Problem description:
Pull out everything from the first of the lines below down to the line containing "Where does the", both included, and repeat it word for word, leaving the pictures out.

Supplied information:
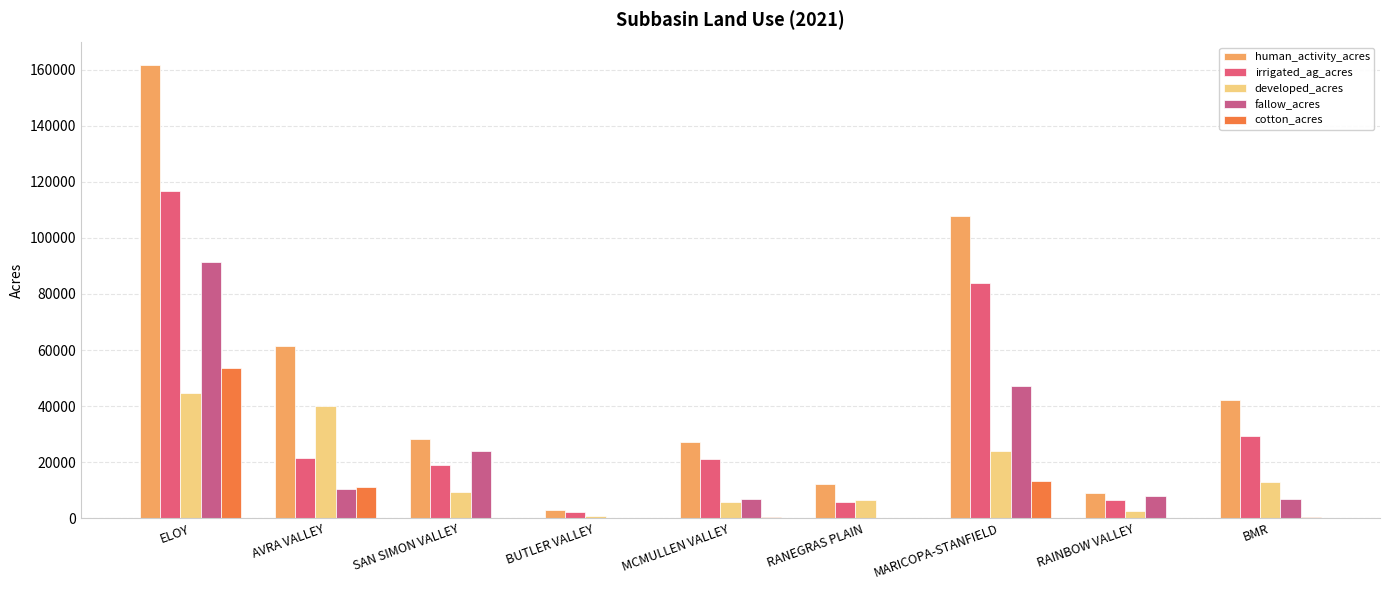

Where is developed_acres nearest to the value 22790?

MARICOPA-STANFIELD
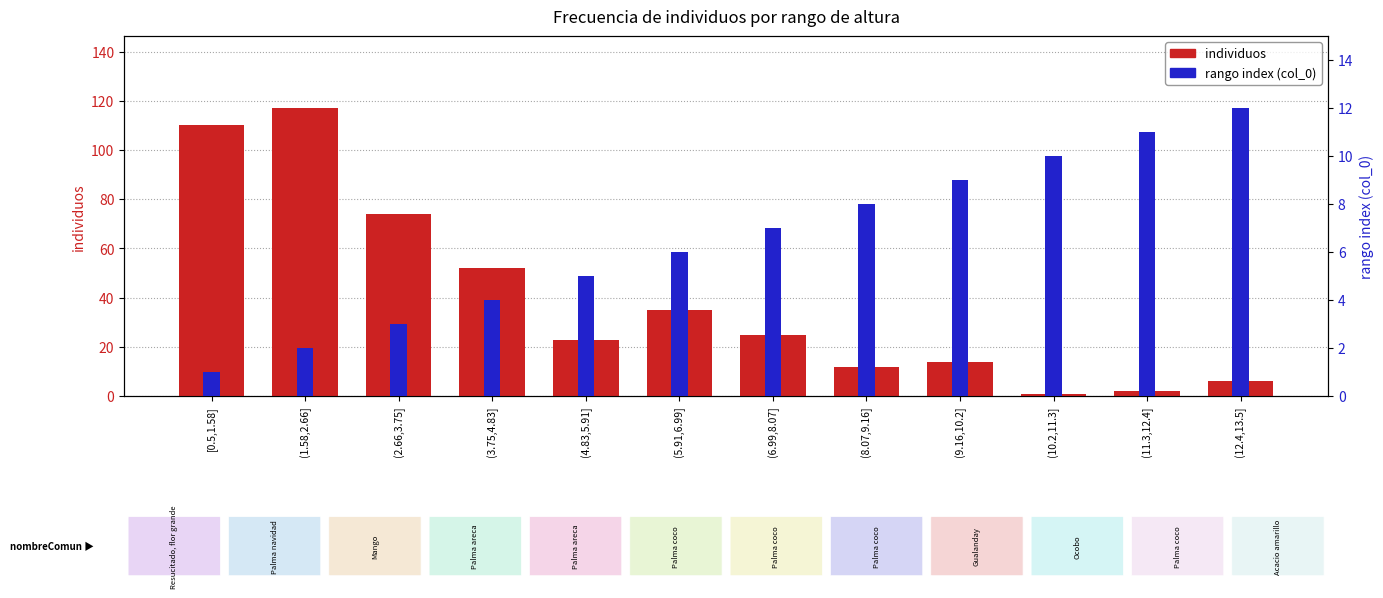

What position from the right is (9.16,10.2]?

4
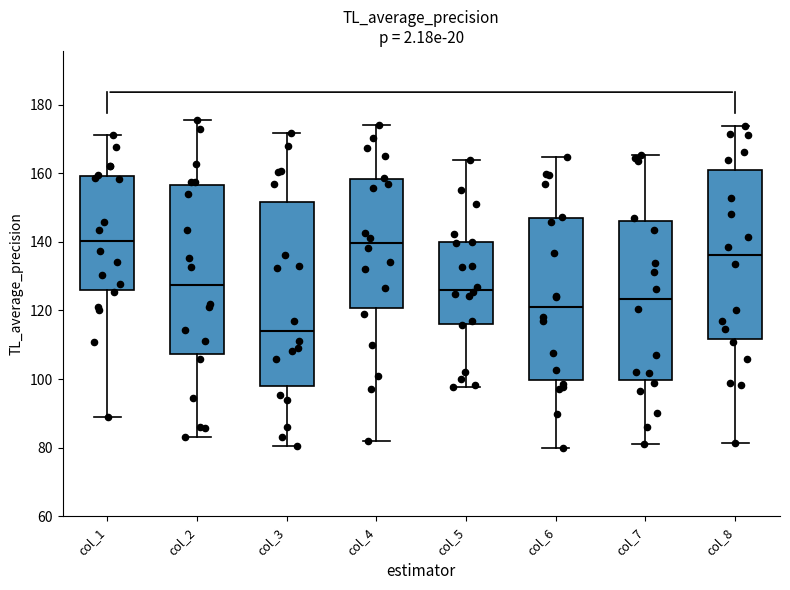

Where does the median line of the box for col_8 sit on the y-axis? The values are not printed on the chart, so give them approximately, as read against the axis.

136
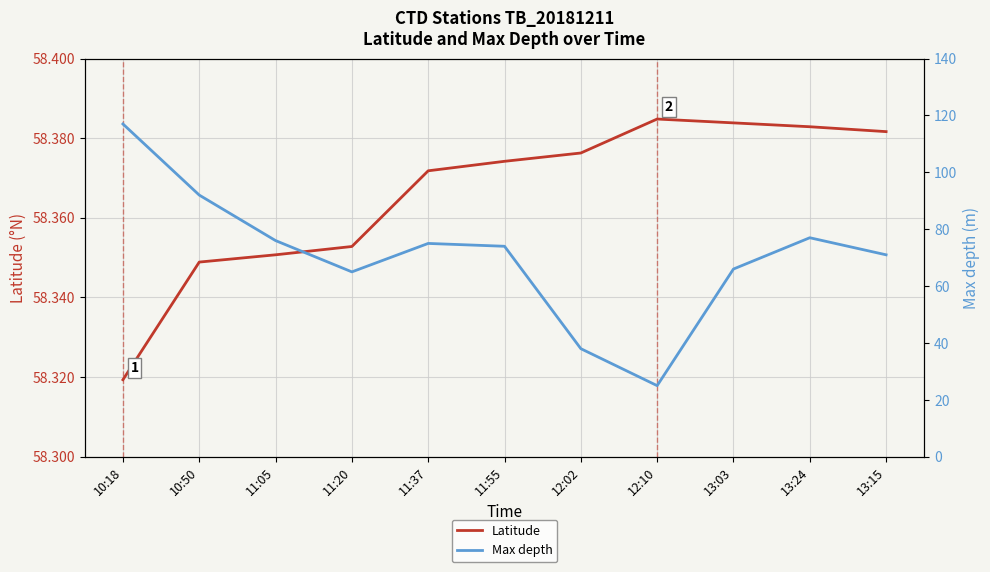

The Max depth series shows 75.0 at 11:37. True or false?

True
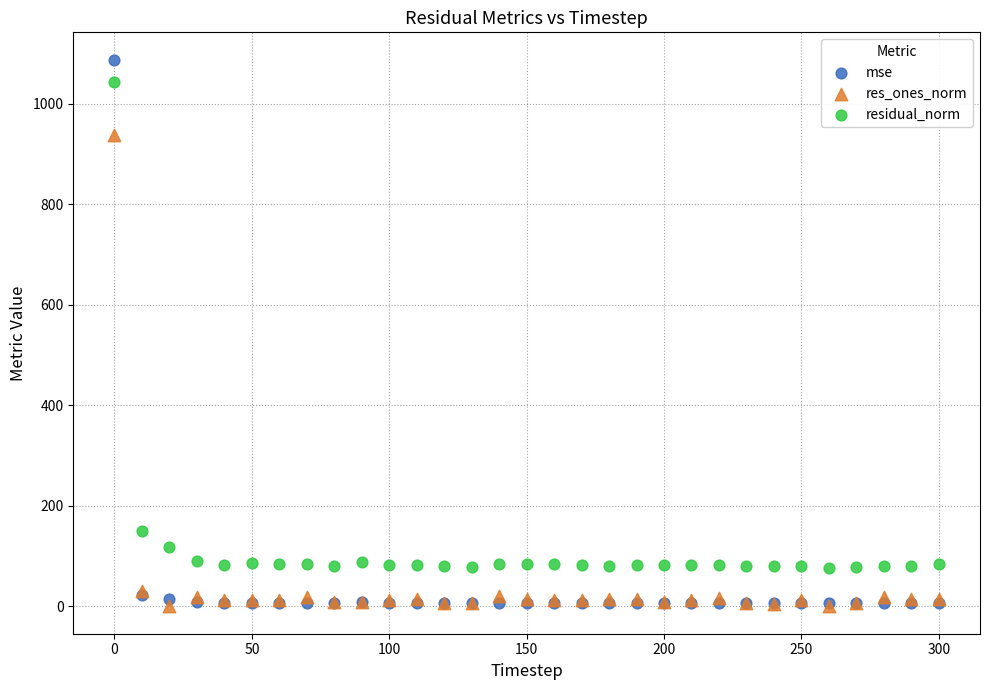

Which series has the widest spread of Y values?

mse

Solution:
Where is developed_acres nearest to the value 22790?

MARICOPA-STANFIELD

What position from the right is (9.16,10.2]?

4

Where does the median line of the box for col_8 sit on the y-axis? The values are not printed on the chart, so give them approximately, as read against the axis.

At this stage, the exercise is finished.